Pick the Right Model for Your Memory

When running local language models (LLMs), it’s crucial to choose a model that matches your system’s capabilities. Models typically come in standard sizes like 8B and 70B, which refer to the number of parameters or the complexity of the model. The more parameters a model has, the more detailed and nuanced its outputs can be, but this also requires more memory and processing power.

The most common sizes you’ll encounter are 8B and 70B, which are typically the officially supported versions in many open-source communities. These sizes are designed to work well on consumer-grade hardware, with 8B models being optimized for systems with more modest resources, and 70B models catering to more advanced setups with significant memory and processing capacity.

While these official sizes are the most reliable, you may also come across custom variations like 13B or 34B. These versions are often created by community members or other developers who modify the original models to fit specific needs. While these custom versions can offer additional capabilities or optimizations, they may also come with challenges in terms of compatibility, validation, and resource requirements.

The following table provides a guide to help you select the appropriate model variation based on your system’s available memory. It includes key details such as memory usage, the resources required, and the expected speed. This should serve as a reference point when deciding which model to run on your local setup.

System Memory Model Variation Memory Usage Resources Required Speed Notes
8 GB Model-8B-Q3_K_L ~4 GB Low Fast Best for systems with very limited memory, providing decent performance and speed for general tasks.
  Model-8B-Q5_K_M ~6 GB Moderate Moderate Balances performance and precision, suitable for more detailed tasks within the 8 GB limit.
  Model-8B-Q6_K ~7 GB High Moderate Higher precision, ideal for more detailed tasks while nearing the 8 GB memory cap.
16 GB Model-13B-Q4_K_M ~8 GB Low Moderate Suitable for systems with 16 GB, balancing precision and performance effectively.
  Model-13B-Q5_K_M ~10 GB Moderate Moderate Closer to the upper end of 16 GB, offering more precision for complex tasks.
  Model-13B-Q6_K_S ~14-16 GB High Slower Nears the 16 GB limit, offering maximum precision and detail for demanding tasks.
32 GB Model-34B-Q5_K_S ~18 GB Low Moderate Good for systems around 16-32 GB, providing high precision and detailed outputs without using all available memory.
  Model-34B-Q6_K_M ~24 GB Moderate Moderate High precision, nearing the upper end of 32 GB, making it suitable for detailed and demanding tasks.
  Model-34B-Q8_0 ~28-32 GB High Slower Pushes the 32 GB limit, offering top-tier performance and precision for complex tasks.
64 GB+ Model-70B-IQ2_M ~22 GB Low Moderate Suitable for systems with more memory, balancing GPU offload and high precision while not fully utilizing 64 GB.
  Model-70B-Q4_K_S ~35 GB Moderate Moderate Fits well within 64 GB systems, offering higher precision and detailed outputs while utilizing a significant portion of memory.
  Model-70B-Q6_K_S ~40 GB High Slower Requires 64 GB or more, providing the highest precision and performance but with slower speeds.
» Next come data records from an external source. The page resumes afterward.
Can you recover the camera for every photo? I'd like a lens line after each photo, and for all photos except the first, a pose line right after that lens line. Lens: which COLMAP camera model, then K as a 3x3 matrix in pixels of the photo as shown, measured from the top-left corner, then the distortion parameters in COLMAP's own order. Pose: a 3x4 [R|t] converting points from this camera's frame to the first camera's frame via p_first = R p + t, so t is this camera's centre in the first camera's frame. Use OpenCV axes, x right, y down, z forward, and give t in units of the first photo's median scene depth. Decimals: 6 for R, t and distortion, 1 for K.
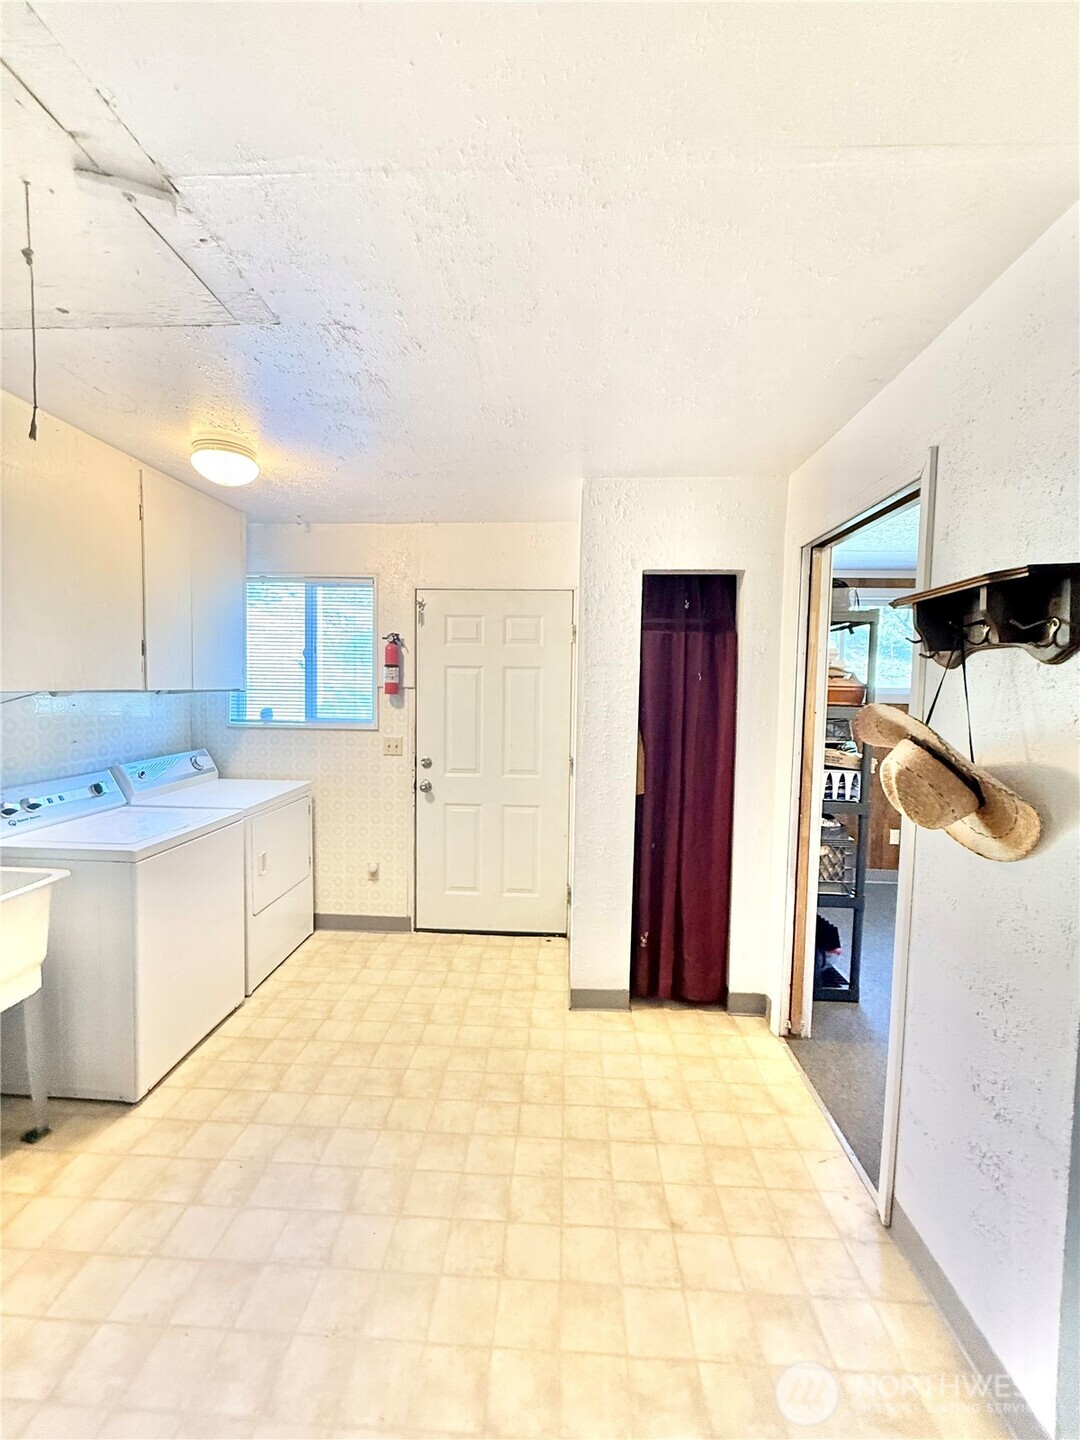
lens RADIAL K [[574.1, 0, 543.1], [0, 574.1, 718.4], [0, 0, 1]] dist [0.002955, -0.000751]
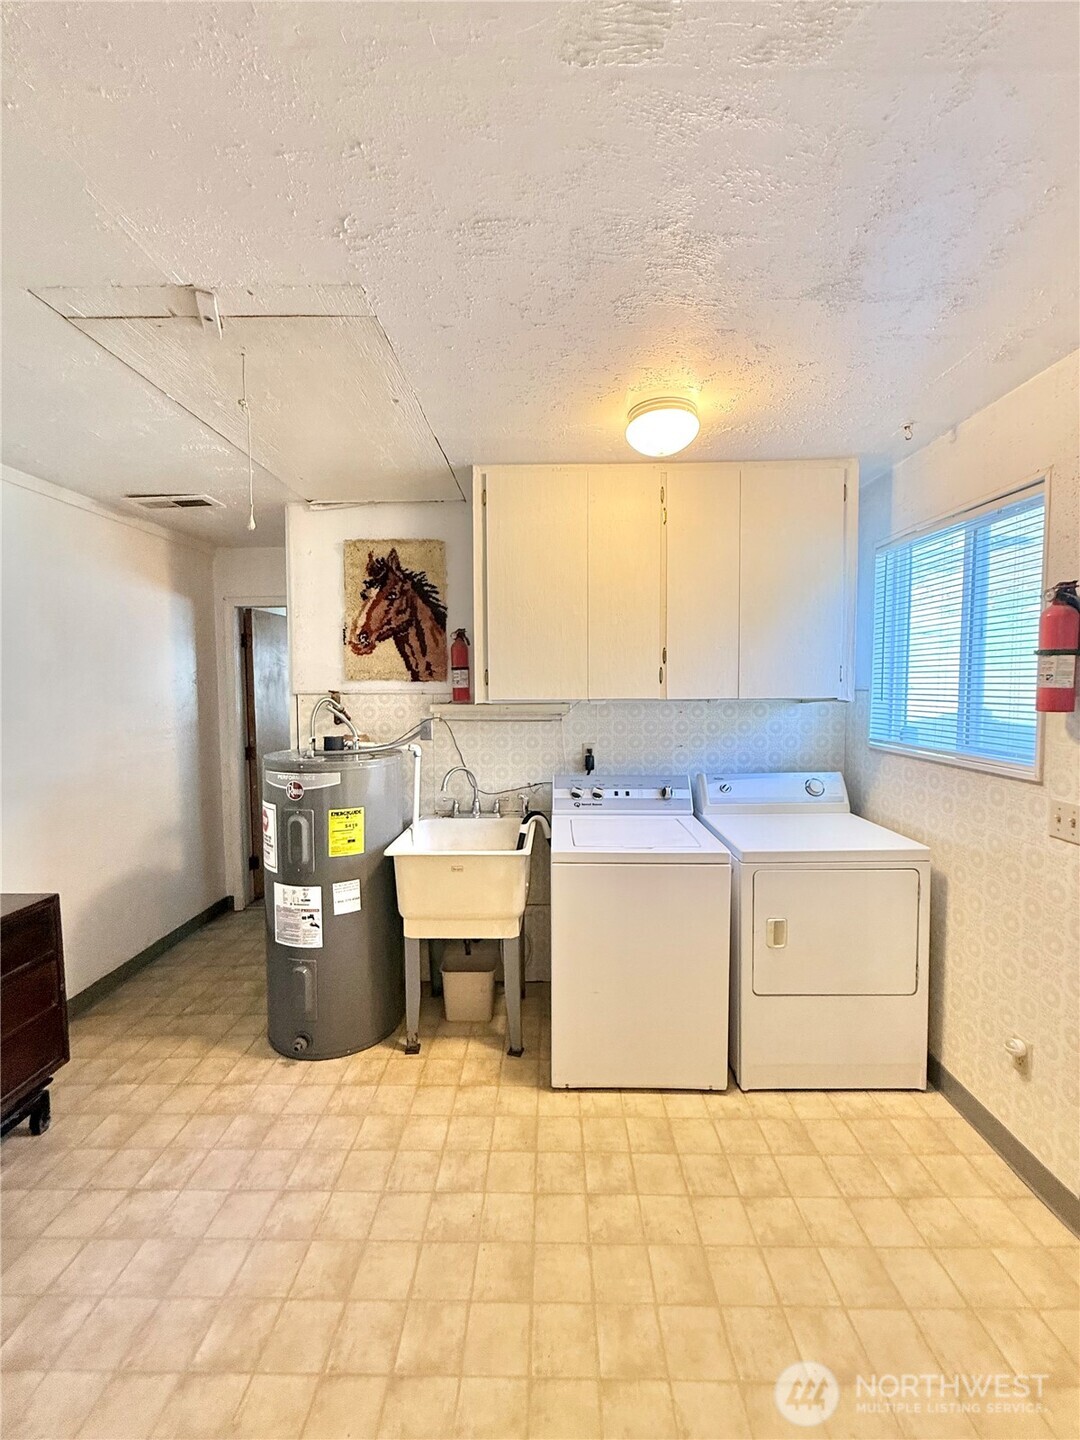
lens RADIAL K [[574.1, 0, 542.0], [0, 574.1, 717.1], [0, 0, 1]] dist [0.002955, -0.000751]
pose [[0.029365, 0.041315, -0.998715, 0.269962], [-0.053620, 0.997772, 0.039699, -0.046173], [0.998130, 0.052385, 0.031515, 0.762820]]
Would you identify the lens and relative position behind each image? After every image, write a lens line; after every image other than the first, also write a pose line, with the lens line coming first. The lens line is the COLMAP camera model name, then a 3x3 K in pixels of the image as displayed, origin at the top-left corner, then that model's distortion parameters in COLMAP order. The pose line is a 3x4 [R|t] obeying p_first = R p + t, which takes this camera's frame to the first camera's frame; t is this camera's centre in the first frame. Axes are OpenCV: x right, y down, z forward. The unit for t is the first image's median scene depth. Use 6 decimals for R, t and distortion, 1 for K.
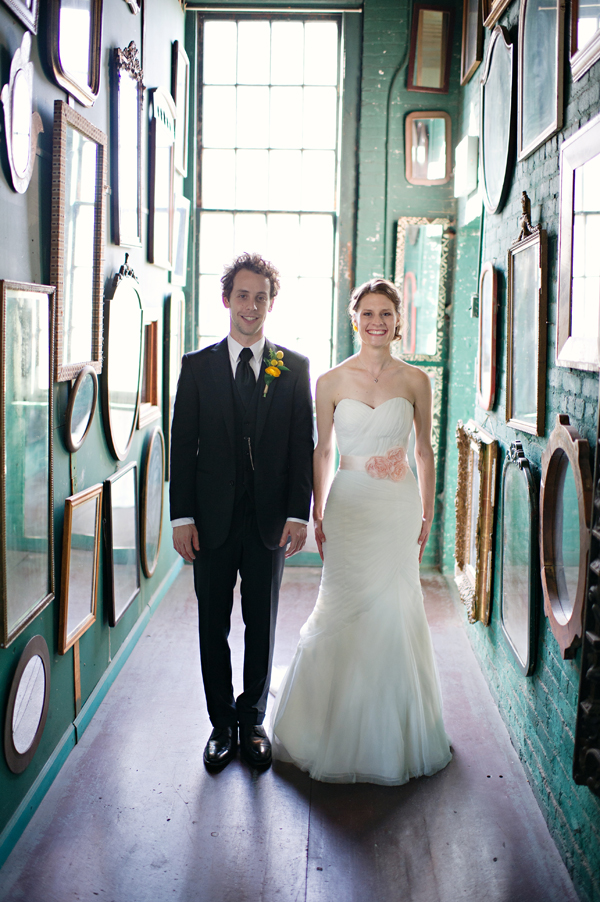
lens RADIAL K [[904.8, 0, 300.0], [0, 904.8, 451.0], [0, 0, 1]] dist [-0.105444, 0.118115]
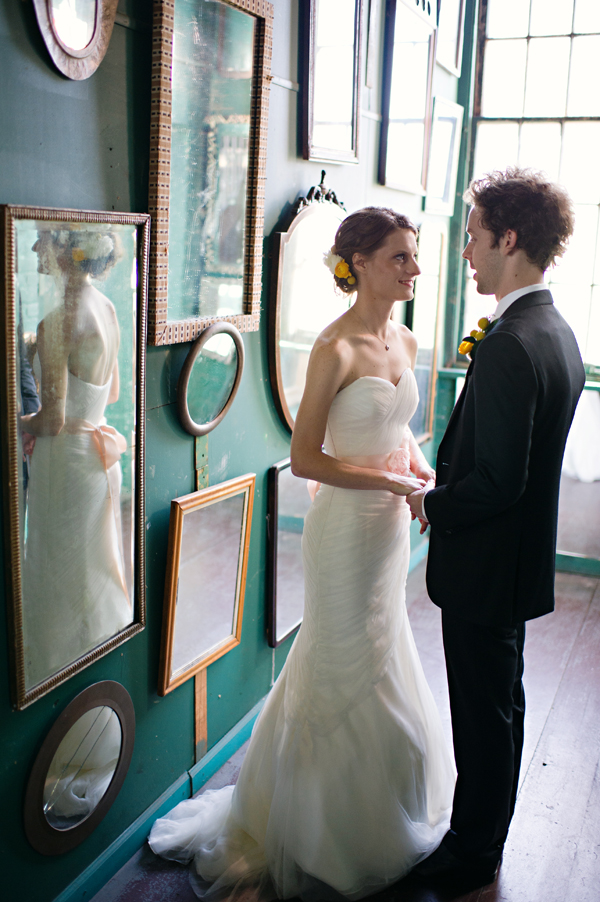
lens RADIAL K [[904.8, 0, 300.0], [0, 904.8, 451.0], [0, 0, 1]] dist [-0.105444, 0.118115]
pose [[0.924109, 0.094847, -0.370171, 0.097195], [-0.066945, 0.993909, 0.087539, -0.051601], [0.376219, -0.056114, 0.924830, 0.289470]]
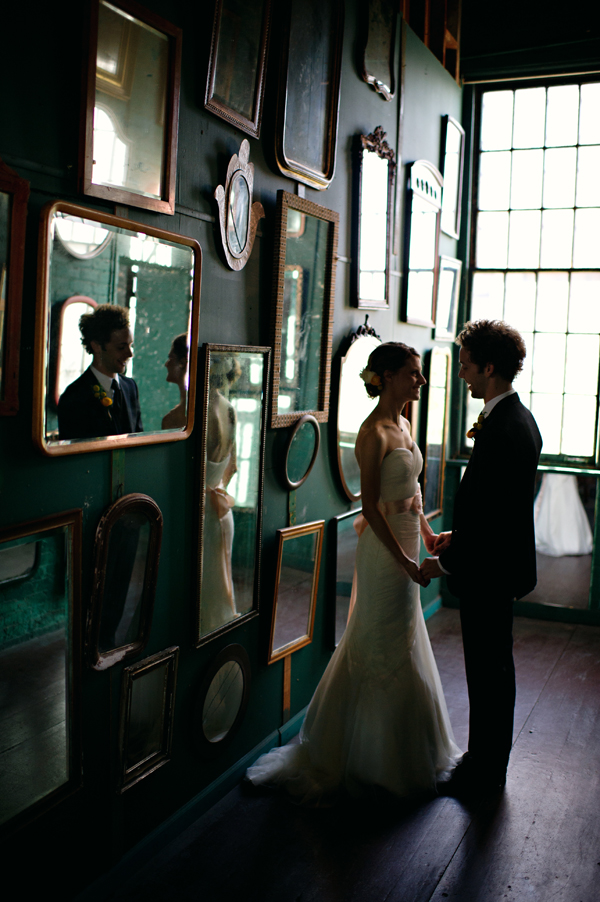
lens RADIAL K [[904.8, 0, 300.0], [0, 904.8, 451.0], [0, 0, 1]] dist [-0.105444, 0.118115]
pose [[0.922790, 0.046295, -0.382512, 0.172930], [-0.066078, 0.997062, -0.038737, -0.003804], [0.379595, 0.061022, 0.923138, -0.052876]]
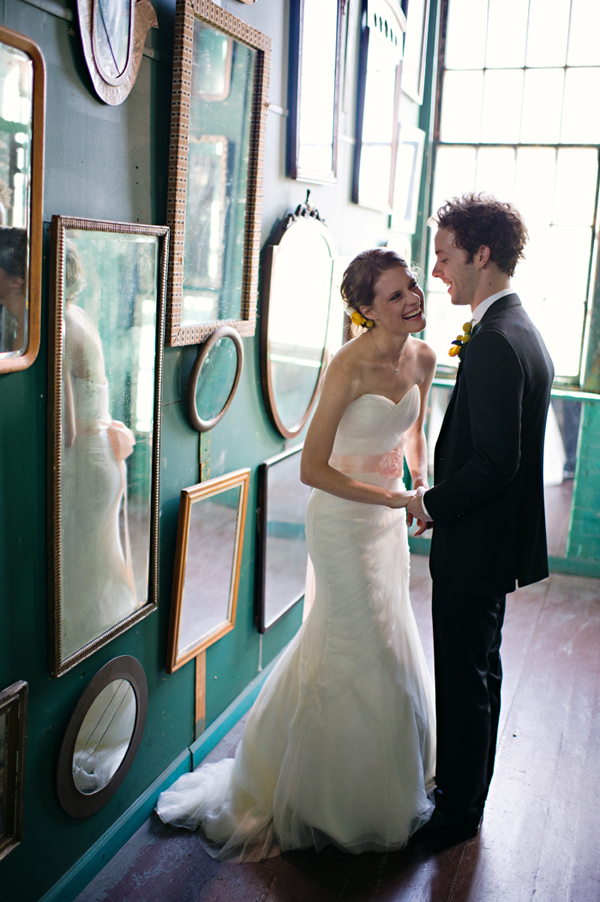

As you can see, these models span a range of memory footprints, from more lightweight options to those requiring significant resources. Based on their memory usage and performance characteristics, they can be grouped into three distinct categories:

  1. Lightweight Models (4 GB - 8 GB): These are ideal for systems with limited memory, offering good performance for general coding tasks and faster response times. They are particularly useful if you’re working on a laptop or a desktop with less RAM.

  2. Moderate Models (~16 GB - 32 GB): These models are suitable for mid-range systems and offer a good balance of precision and performance. They can handle more demanding tasks and are ideal for developers who need more detailed outputs without sacrificing too much speed.

  3. Advanced Models (~32 GB - 40 GB): These models are designed for high-performance systems with significant memory. They are best suited for resource-intensive tasks that require the highest level of detail and precision.

By understanding how different model variations affect memory usage and computational demands, you can make informed decisions that align with your system’s capabilities and your project’s requirements. This table should serve as a quick reference guide to help you match the right model with your hardware, ensuring smooth and efficient performance during development.